Chemical companies are expanding sodium methylate capacity to meet this demand. Evonik currently supplies the North American market out of its plant in LÜlsdorf, Germany. But last month, it broke ground on a 60,000-metric-ton-per-year sodium methylate unit at its Mobile, Ala., complex due on-stream in 2009. The company is also planning a plant start-up in Brazil in 2010. "We will have a huge market in the U.S.," Berges says. "We decided to put the capacity where the market grows."
BASF is also building a 60,000-metric-ton plant in Brazil. The company currently produces sodium methylate at its Ludwigshafen, Germany, plant and from there ships to customers around the world.
DuPont uses a different technology to make sodium methylate than the other two players and has a different strategy for meeting demand. The company sees the catalyst as a new growth area for sodium metal, a business in which it is a major global player, Daly says. Since the late 1960s, DuPont has been making sodium methylate at its La Porte, Texas, plant by reacting sodium with methanol. At their plants in Germany, Evonik and BASF both use a technology based on a mercury cell, although Evonik's new plants will use a novel technology based on a reaction involving caustic soda and methanol.
To expand, DuPont inked toll manufacturing agreements in 2007 with Vertellus Specialties, which will make the chemical at its Indianapolis plant, and with Rock Hill, S.C.-based InChem. These two companies were DuPont sodium metal customers who phased out other sodium derivatives. DuPont delayed plans for a new plant and is using existing equipment at its own facility in Mobile.
BUT THE POTENTIAL for biodiesel catalysts isn't endless, and the biodiesel market is showing signs that its growth will fall from its current stratospheric levels. MARC-IV's Tong says prices for feedstocks like soybean oil have been growing faster than prices for conventional diesel fuel, which determine the selling price of biodiesel. "The profit margins in the industry have not been very good for the last year and a half," he says.

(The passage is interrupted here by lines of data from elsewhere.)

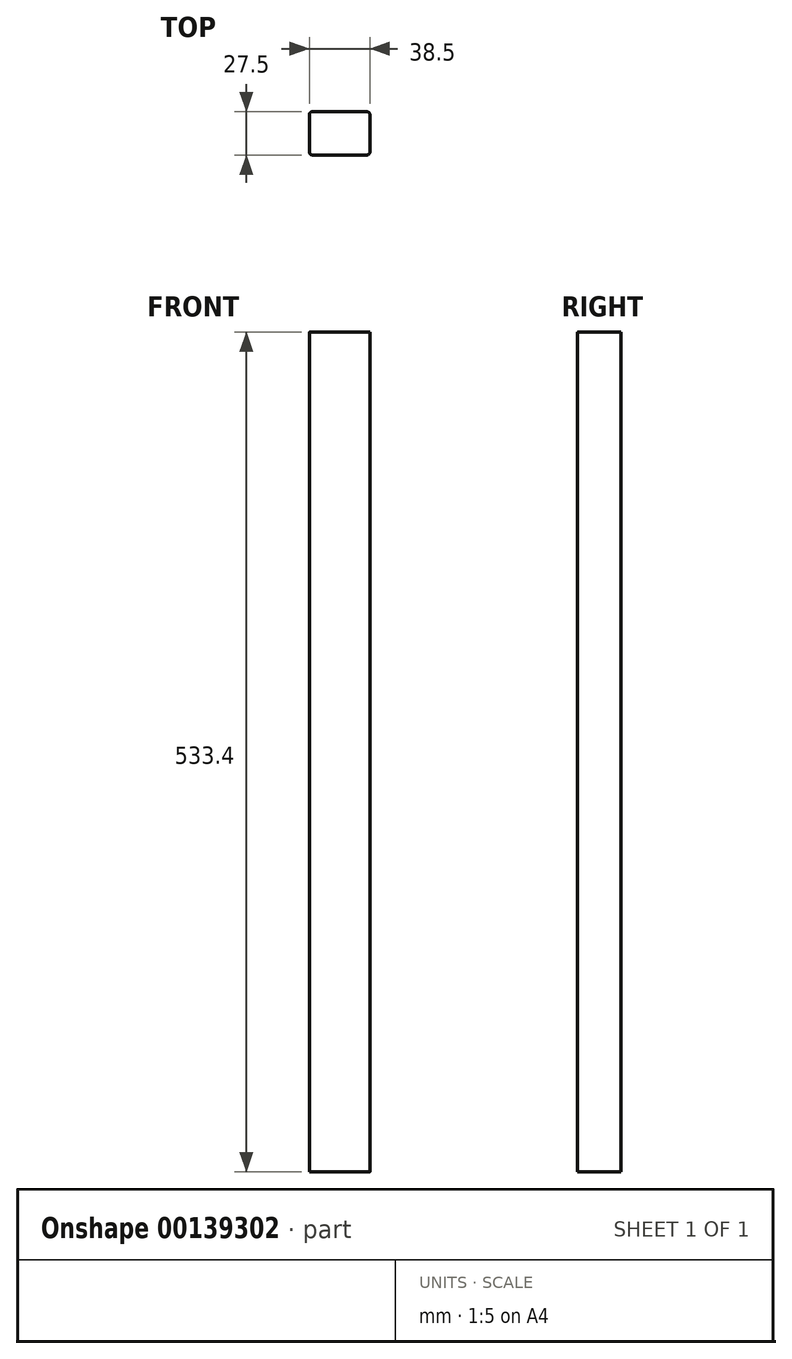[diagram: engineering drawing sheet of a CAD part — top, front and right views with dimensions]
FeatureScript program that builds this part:
annotation { "Feature Type Name" : "Feature", "Feature Type Description" : "" }
export const myFeature = defineFeature(function(context is Context, id is Id, definition is map)
    precondition{}
    {
        {
            var Q0;
            Q0=qCreatedBy(makeId("Top.planeOp"),FACE);
            var sketch = newSketch(context, id + "F0", { "sketchPlane" : qUnion([Q0])});
            skLineSegment(sketch, "E0.bottom", {"start": v(6.9, 17.63) * mm, "end": v(45.4, 17.63) * mm});
            skLineSegment(sketch, "E0.top", {"start": v(6.9, -9.87) * mm, "end": v(45.4, -9.87) * mm});
            skLineSegment(sketch, "E0.left", {"start": v(6.9, 17.63) * mm, "end": v(6.9, -9.87) * mm});
            skLineSegment(sketch, "E0.right", {"start": v(45.4, 17.63) * mm, "end": v(45.4, -9.87) * mm});
            skSolve(sketch);
        }
        {
            var Q0;
            Q0=makeQuery(id+"F0.imprint","IMPRINT",FACE,{"disambiguationData":[TD([[makeQuery(id+"F0.imprint","IMPRINT",EDGE,{"derivedFrom":sQuery(id+"F0.wireOp",EDGE,"E0.bottom")}),-1.0]])]});
            extrude(context, id + "F1", {"entities" : qUnion([Q0]), "depth" : 533.4 * mm});
        }
        {
            var Q0;
            Q0=makeQuery(id+"F1.opExtrude","SWEPT_EDGE",EDGE,{"disambiguationData":[OSD([sQuery(id+"F0.wireOp",EDGE,"E0.top"),sQuery(id+"F0.wireOp",EDGE,"E0.right")])]});
            var Q1;
            Q1=makeQuery(id+"F1.opExtrude","SWEPT_EDGE",EDGE,{"disambiguationData":[OSD([sQuery(id+"F0.wireOp",EDGE,"E0.bottom"),sQuery(id+"F0.wireOp",EDGE,"E0.right")])]});
            var Q2;
            Q2=makeQuery(id+"F1.opExtrude","SWEPT_EDGE",EDGE,{"disambiguationData":[OSD([sQuery(id+"F0.wireOp",EDGE,"E0.top"),sQuery(id+"F0.wireOp",EDGE,"E0.left")])]});
            var Q3;
            Q3=makeQuery(id+"F1.opExtrude","SWEPT_EDGE",EDGE,{"disambiguationData":[OSD([sQuery(id+"F0.wireOp",EDGE,"E0.bottom"),sQuery(id+"F0.wireOp",EDGE,"E0.left")])]});
            fillet(context, id + "F2", {"entities" : qUnion([Q0, Q1, Q2, Q3]), "radius" : 2 * mm, "tangentPropagation" : true, "allowEdgeOverflow" : false});
        }
    });
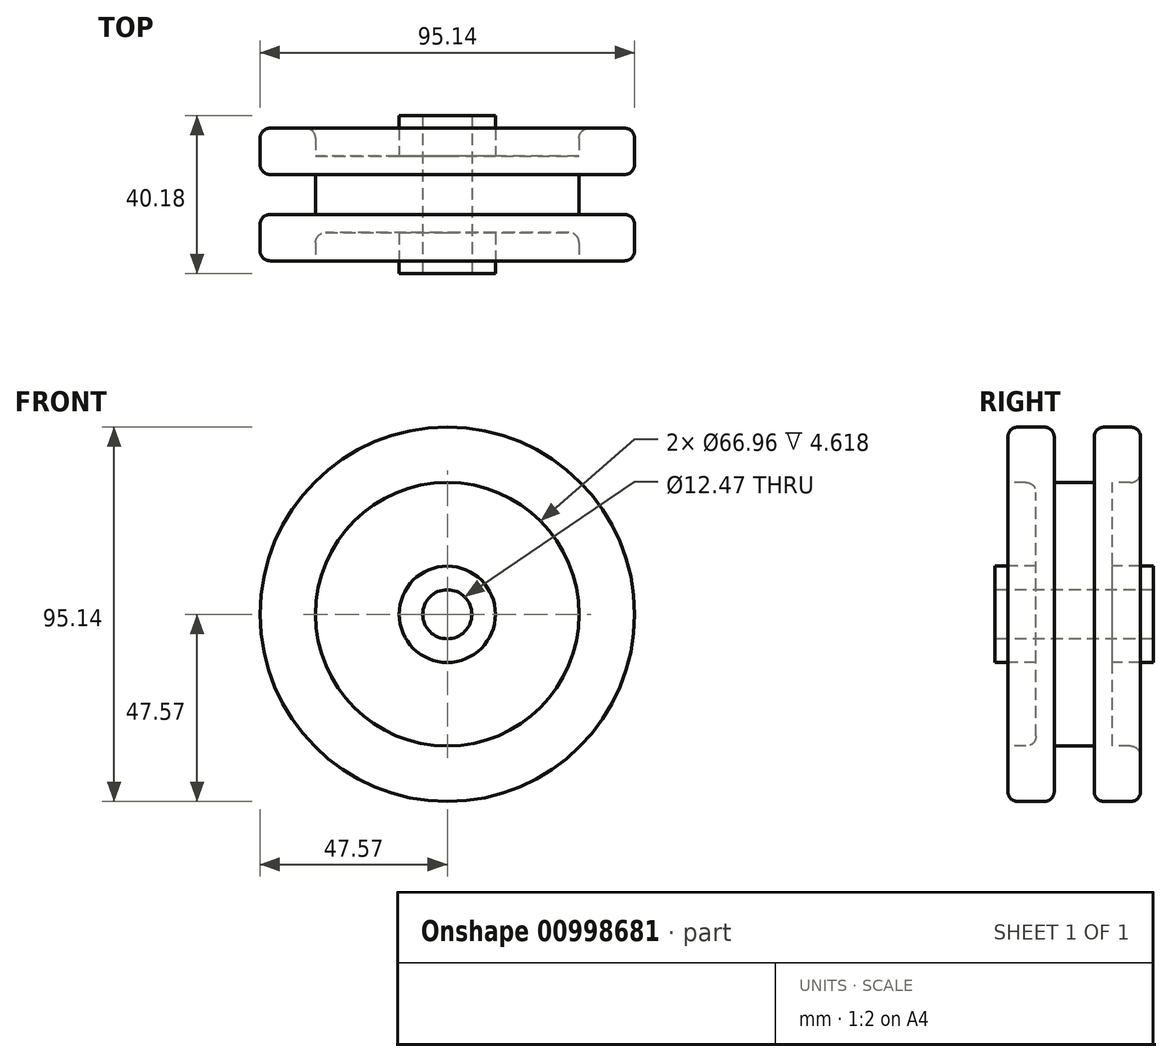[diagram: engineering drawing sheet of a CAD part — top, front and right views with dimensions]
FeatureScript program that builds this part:
annotation { "Feature Type Name" : "Feature", "Feature Type Description" : "" }
export const myFeature = defineFeature(function(context is Context, id is Id, definition is map)
    precondition{}
    {
        {
            var Q0;
            Q0=qCreatedBy(makeId("Right.planeOp"),FACE);
            var sketch = newSketch(context, id + "F0", { "sketchPlane" : qUnion([Q0])});
            skLineSegment(sketch, "E0", {"start": v(-72.74, 0) * mm, "end": v(70.66, 0) * mm, "construction": true});
            skLineSegment(sketch, "E1", {"start": v(0, -72.27) * mm, "end": v(0, 72.5) * mm, "construction": true});
            skLineSegment(sketch, "E2", {"start": v(0, 6.23) * mm, "end": v(-20.09, 6.23) * mm});
            skLineSegment(sketch, "E3", {"start": v(-20.09, 6.23) * mm, "end": v(-20.09, 12.24) * mm});
            skLineSegment(sketch, "E4", {"start": v(-20.09, 12.24) * mm, "end": v(-9.7, 12.24) * mm});
            skLineSegment(sketch, "E5", {"start": v(-9.7, 12.24) * mm, "end": v(-9.7, 30.94) * mm});
            skLineSegment(sketch, "E6", {"start": v(-12.24, 33.48) * mm, "end": v(-16.86, 33.48) * mm});
            skLineSegment(sketch, "E7", {"start": v(-16.86, 33.48) * mm, "end": v(-16.86, 45.03) * mm});
            skLineSegment(sketch, "E8", {"start": v(-14.32, 47.57) * mm, "end": v(-7.62, 47.57) * mm});
            skLineSegment(sketch, "E9", {"start": v(-5.08, 45.03) * mm, "end": v(-5.08, 33.48) * mm});
            skLineSegment(sketch, "E10", {"start": v(-5.08, 33.48) * mm, "end": v(0, 33.48) * mm});
            skLineSegment(sketch, "E11.MirrorCS", {"start": v(5.08, 45.03) * mm, "end": v(5.08, 33.48) * mm});
            skLineSegment(sketch, "E12.MirrorCS", {"start": v(5.08, 33.48) * mm, "end": v(0, 33.48) * mm});
            skLineSegment(sketch, "E13.MirrorCS", {"start": v(14.32, 47.57) * mm, "end": v(7.62, 47.57) * mm});
            skLineSegment(sketch, "E14.MirrorCS", {"start": v(16.86, 36.02) * mm, "end": v(16.86, 45.03) * mm});
            skLineSegment(sketch, "E15.MirrorCS", {"start": v(9.7, 33.48) * mm, "end": v(14.32, 33.48) * mm});
            skLineSegment(sketch, "E16.MirrorCS", {"start": v(9.7, 12.24) * mm, "end": v(9.7, 33.48) * mm});
            skLineSegment(sketch, "E17.MirrorCS", {"start": v(20.09, 12.24) * mm, "end": v(9.7, 12.24) * mm});
            skLineSegment(sketch, "E18.MirrorCS", {"start": v(20.09, 6.23) * mm, "end": v(20.09, 12.24) * mm});
            skLineSegment(sketch, "E19.MirrorCS", {"start": v(0, 6.23) * mm, "end": v(20.09, 6.23) * mm});
            skPoint(sketch, "E20.visualSharp", {"position": v(16.86, 47.57) * mm});
            skArc(sketch, "E20.filletArc", {"start": v(16.86, 45.03) * mm, "mid": v(16.11, 46.82) * mm, "end": v(14.32, 47.57) * mm});
            skPoint(sketch, "E21.visualSharp", {"position": v(5.08, 47.57) * mm});
            skArc(sketch, "E21.filletArc", {"start": v(7.62, 47.57) * mm, "mid": v(5.82, 46.82) * mm, "end": v(5.08, 45.03) * mm});
            skPoint(sketch, "E22.visualSharp", {"position": v(-5.08, 47.57) * mm});
            skArc(sketch, "E22.filletArc", {"start": v(-5.08, 45.03) * mm, "mid": v(-5.82, 46.82) * mm, "end": v(-7.62, 47.57) * mm});
            skPoint(sketch, "E23.visualSharp", {"position": v(-16.86, 47.57) * mm});
            skArc(sketch, "E23.filletArc", {"start": v(-14.32, 47.57) * mm, "mid": v(-16.11, 46.82) * mm, "end": v(-16.86, 45.03) * mm});
            skPoint(sketch, "E24.visualSharp", {"position": v(16.86, 33.48) * mm});
            skArc(sketch, "E24.filletArc", {"start": v(14.32, 33.48) * mm, "mid": v(16.11, 34.23) * mm, "end": v(16.86, 36.02) * mm});
            skPoint(sketch, "E25.visualSharp", {"position": v(-9.7, 33.48) * mm});
            skArc(sketch, "E25.filletArc", {"start": v(-9.7, 30.94) * mm, "mid": v(-10.44, 32.74) * mm, "end": v(-12.24, 33.48) * mm});
            skSolve(sketch);
        }
        {
            var Q0;
            Q0 = qSketchRegion(id + "F0", true);
            var Q1;
            Q1=sQuery(id+"F0.wireOp",EDGE,"E0");
            revolve(context, id + "F1", {"surfaceOperationType" : NewSurfaceOperationType.NEW, "entities" : qUnion([Q0]), "axis" : qUnion([Q1]), "revolveType" : RevolveType.ONE_DIRECTION, "angle" : 360 * degree});
        }
    });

Tong says current production levels represent only about 25% of the capacity on the ground in the U.S. "You can't continue to operate an industry at utilization rates where they are right now," he says, adding that another 1.2 billion gal of capacity is planned to come on-line over the next 18 months. But owing to dismal market conditions, "we are seeing some plants that were in the construction phase that have not come on-line," Tong says.
According to Daly, next-generation technologies, such as Neste Oil's NExBTL technology for hydrotreating fats and oils to yield a more conventional diesel could also emerge as long-term competition to transesterification biodiesel. "I think additional innovations are needed to enable biofuels to be sustainable," he says. Apart from the biodiesel catalysts, DuPont is active in biofuels via its cellulosic ethanol and butanol programs.
Evonik's Berges says more can be done with conventional technology. "Biodiesel certainly is a reasonable alternative to fossil fuels," he says. "We are convinced that you can do this in a sustainable way." He also points to nonfood crops such as algae and jatropha as potential future sources of additional oil feedstocks.
BASF's Schulz also sees a future for transesterification. He points out that the U.S. Renewable Fuel Standard will require 500 million gal of biodiesel in the domestic diesel pool next year and 1 billion gal by 2012. "Production will have to increase in this region," he says.
Schulz says multiple biofuels, including methyl ester biodiesel, are going to coexist, providing his company a sodium methylate market for a long time. "The current biodiesel technology has proven to be a success," he says. "Transesterification will remain the primary mode for a couple of years at least, until the other technologies can prove themselves."